### [Given information]
══════════

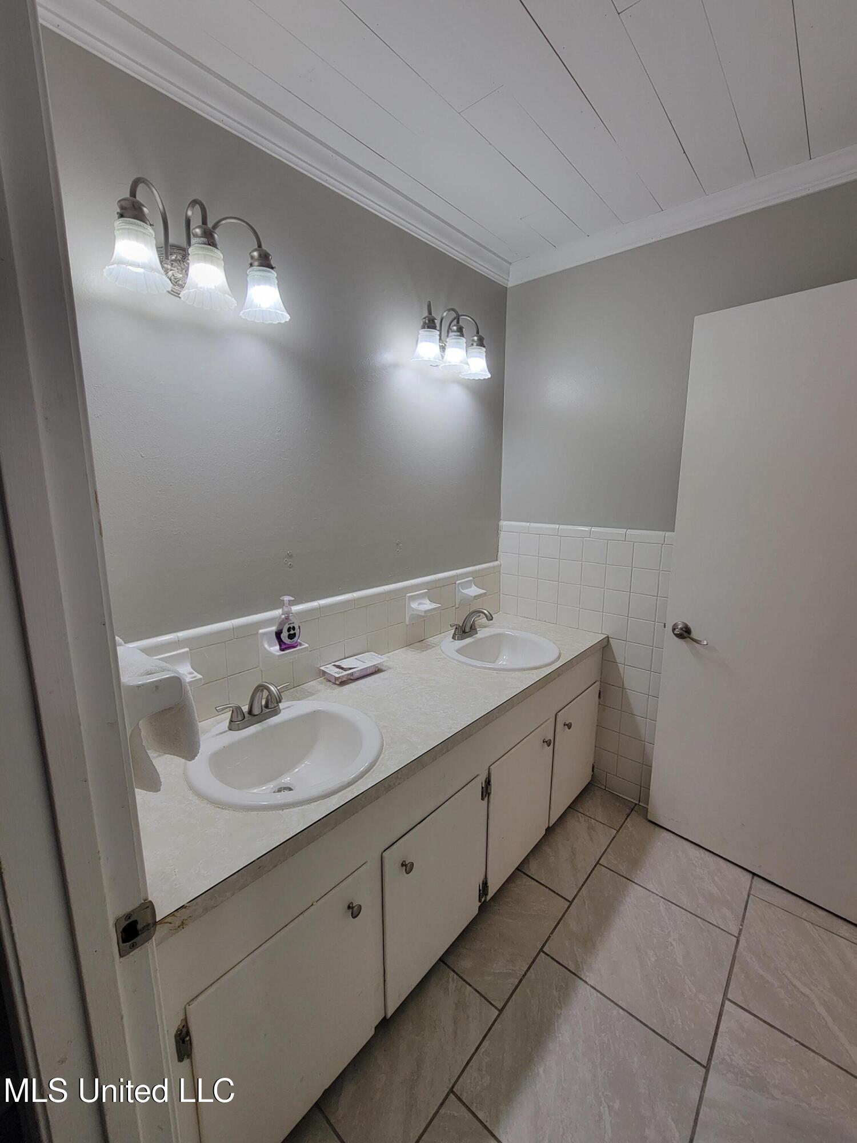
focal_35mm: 13
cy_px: 572
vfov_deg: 106.2
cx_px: 428
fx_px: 429
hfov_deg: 89.9
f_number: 2.2
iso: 80
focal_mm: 2.2
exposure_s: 1/120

══════════

### [Assignment]
Retype the data word for word and keep the pictures out of it.

### [Expected output]
focal_35mm: 13
cy_px: 572
vfov_deg: 106.2
cx_px: 428
fx_px: 429
hfov_deg: 89.9
f_number: 2.2
iso: 80
focal_mm: 2.2
exposure_s: 1/120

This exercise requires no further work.